Investors increasingly embrace environmental, social and governance measures as a potential source of superior risk-adjusted returns. And that leaves advisors with additional challenges: identifying companies that manage ESG risks well, or selecting portfolio managers that incorporate ESG analysis as part of their process.
Some data providers, such as MSCI or Sustainalytics, generate scores for public companies based on their performance on ESG measures. But those scores are usually backward-looking and typically updated annually or semi-annually. They also are diverse; an examination of two leading providers found only 50% correlation and often an inverse relationship between the scores. This reflects the fact that these quantitative ESG scores are based on qualitative analysis, which relies on how important or material a particular practice or measure is considered to be.
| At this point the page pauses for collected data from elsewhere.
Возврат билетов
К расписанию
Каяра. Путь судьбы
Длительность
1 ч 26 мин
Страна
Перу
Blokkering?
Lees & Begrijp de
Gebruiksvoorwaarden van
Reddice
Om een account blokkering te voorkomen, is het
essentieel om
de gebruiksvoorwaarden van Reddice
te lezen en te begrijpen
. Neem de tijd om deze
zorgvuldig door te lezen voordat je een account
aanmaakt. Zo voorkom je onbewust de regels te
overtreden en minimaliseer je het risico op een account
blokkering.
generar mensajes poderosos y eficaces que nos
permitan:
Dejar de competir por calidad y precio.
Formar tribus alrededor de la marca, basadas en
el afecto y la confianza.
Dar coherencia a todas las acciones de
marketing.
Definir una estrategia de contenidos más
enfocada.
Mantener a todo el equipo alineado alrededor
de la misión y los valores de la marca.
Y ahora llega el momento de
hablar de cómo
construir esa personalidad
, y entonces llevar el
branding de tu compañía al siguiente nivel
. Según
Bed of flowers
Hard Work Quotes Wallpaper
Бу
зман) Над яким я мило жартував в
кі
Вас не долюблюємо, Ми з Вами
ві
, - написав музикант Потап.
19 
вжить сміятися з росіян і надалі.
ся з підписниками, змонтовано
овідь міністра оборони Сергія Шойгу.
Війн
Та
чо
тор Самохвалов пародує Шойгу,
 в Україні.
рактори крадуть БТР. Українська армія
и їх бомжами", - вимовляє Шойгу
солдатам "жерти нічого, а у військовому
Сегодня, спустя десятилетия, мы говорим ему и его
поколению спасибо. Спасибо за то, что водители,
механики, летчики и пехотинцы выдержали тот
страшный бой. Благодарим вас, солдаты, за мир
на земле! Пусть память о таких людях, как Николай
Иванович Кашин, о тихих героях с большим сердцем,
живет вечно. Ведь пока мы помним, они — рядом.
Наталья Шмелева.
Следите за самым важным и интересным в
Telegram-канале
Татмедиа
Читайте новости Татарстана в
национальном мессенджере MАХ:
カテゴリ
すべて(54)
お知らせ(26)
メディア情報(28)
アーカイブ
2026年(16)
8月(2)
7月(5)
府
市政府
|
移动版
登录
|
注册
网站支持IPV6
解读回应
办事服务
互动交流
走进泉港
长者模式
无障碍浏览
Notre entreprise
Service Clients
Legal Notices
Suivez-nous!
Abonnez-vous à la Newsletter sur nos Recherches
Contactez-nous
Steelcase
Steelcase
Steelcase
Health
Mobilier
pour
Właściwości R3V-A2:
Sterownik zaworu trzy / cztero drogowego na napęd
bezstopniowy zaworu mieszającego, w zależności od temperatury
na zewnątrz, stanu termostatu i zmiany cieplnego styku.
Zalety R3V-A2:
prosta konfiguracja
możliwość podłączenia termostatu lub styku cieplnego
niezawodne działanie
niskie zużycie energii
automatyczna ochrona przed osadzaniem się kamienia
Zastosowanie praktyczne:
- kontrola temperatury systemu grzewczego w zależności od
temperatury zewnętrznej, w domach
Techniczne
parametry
Another challenge is the disclosure by companies themselves. For a portfolio manager, ESG issues such as water usage, worker safety and emissions can be tracked with publicly available data — but not in a consistent way. The data isn’t reported in a uniform manner across companies from year to year (as financial information is). The Global Sustainable Investment Alliance are trying to impose some standards of uniformity and coherence so investors can compare individual companies, but they still have a long way to go.
But assessing ESG performance requires more than a score. Many of the material issues that matter to responsible investors are not adequately reflected in quantitative scoring. They require a more nuanced analysis in the context of business strategy and enterprise value to understand the risks and opportunities embedded in a specific business. To truly assess ESG performance an advisor should complement the external ESG research with their own analysis, which may include directly engaging with companies to better understand how they are managing ESG-related risks and opportunities.